The mature stage is often attended by strong cash flows, without particularly attractive investment opportunities (Jawahar & McLaughlin, 2001). In this stage of the firm, managers often regard the firm and themselves as successful, respected leaders in the industry. Although the growth rate is stagnant in this stage, firms are often characterized by the overconfidence of success, tempered with the uncertainty of the search for a new direction that could potentially lead the organization through another period of rapid growth. In light of the leadership image, overconfidence, and the absence of critical needs, firms in this stage are more likely to pursue risk-averse strategies (Jawahar & McLaughlin, 2001). Also, the market becomes saturated at this stage, and firms are more likely to keep loyal customers (Orcik et al., 2013). The existing academic research found that it costs five times more to attract a new customer than to keep an existing one (Holmlund & Kock, 1996). In this respect, they will need to focus on maintaining their successful business through increasing customer retention rates. Accordingly, a key challenge facing hospitality firms is how to retain and engage frontline employees who play an important role in influencing customer loyalty. Therefore, employees should be dealt with in a proactive manner, and substantial investment in training and development activities are encouraged in this stage. Further, companies should promote healthy and inclusive workplace cultures, which create environments in which their own employees can thrive and excel (Ledecky, 2020).

Decline stage

In this stage, the demand for a firm’s products or services will be reduced, and managers feel pressure from stakeholders to consider implementing risk-taking strategies to confront this. Since this is a survival stage, pertaining to CSR practices could be framed from the context of losses. Nevertheless, some firms in this stage may actively undertake CSR to leverage reputational capital to make up for poor performance in the market. At this stage, as in the growth stage, customers and shareholders may be given proactive attention in an effort to build a new market or rebuild market share (Jawahar & McLaughlin, 2001). In this respect, a firm’s CSR practices do not guarantee the financial benefits of the firm, but certain CSR activities such as the use of environmentally friendly cleaning agents and farm-to-table practices that correspond to the interests of customers and shareholders may appeal to those stakeholders and provide financial benefits to some extent.

Concluding remarks

Considering the increasing significance in the corporate world, CSR will continue to be an imperative element of hospitality businesses, evaluated by various stakeholders. Reflecting this trend, the case for CSR in the hospitality sector has been actively explored in recent years. Understanding the hospitality industry’s unique characteristics that distinguish it from other industries, hospitality firms are advised to identify key stakeholders and fulfill their expectations in a balanced manner. Particularly, this article suggests that the identification of key stakeholders may vary depending on CLC since external and internal environments of an organization are likely to vary with the life cycle stage. Therefore, firms are encouraged to identify certain stakeholder groups who are likely to become more or less important at different life cycle stages.
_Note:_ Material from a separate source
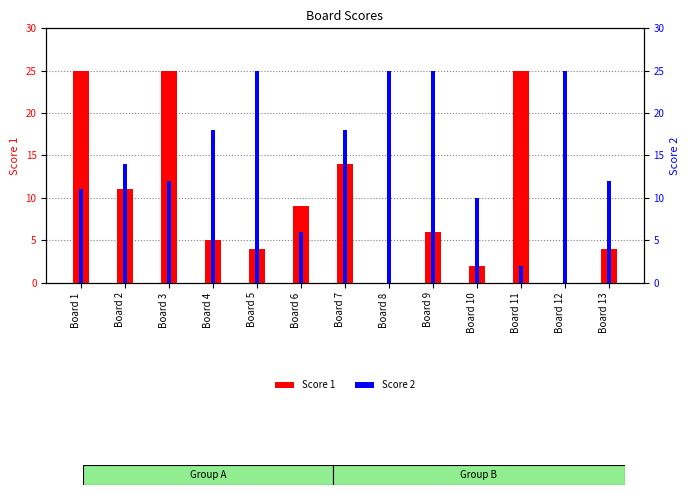

The value of Score 2 at Board 9 is 17. True or false?

False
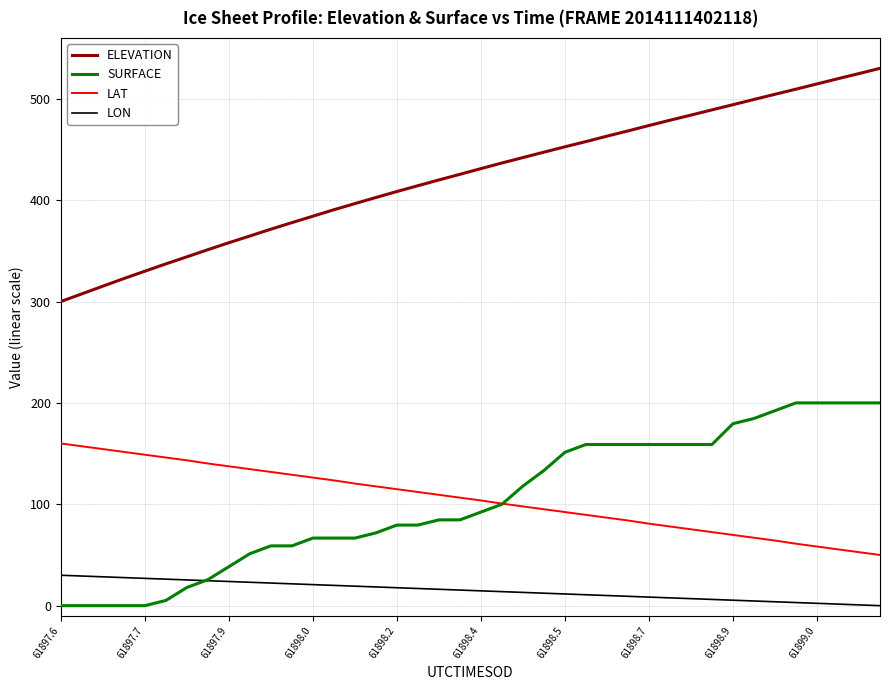

True or false: ELEVATION and LAT cross at least once.

False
Stakeholders are demanding strategic, values-aligned, and impactful CSR strategies. The time is now for hospitality firms to move beyond the generosity approach to targeted efforts with a focus on understanding the needs of stakeholders whom they wish to support. In this respect, with this piece of information, hospitality firms should consider how to make their CSR activities essential to their success in business.


I sincerely appreciate Mr. Hyoung Ju Song and the guest editors for their helpful and constructive comments.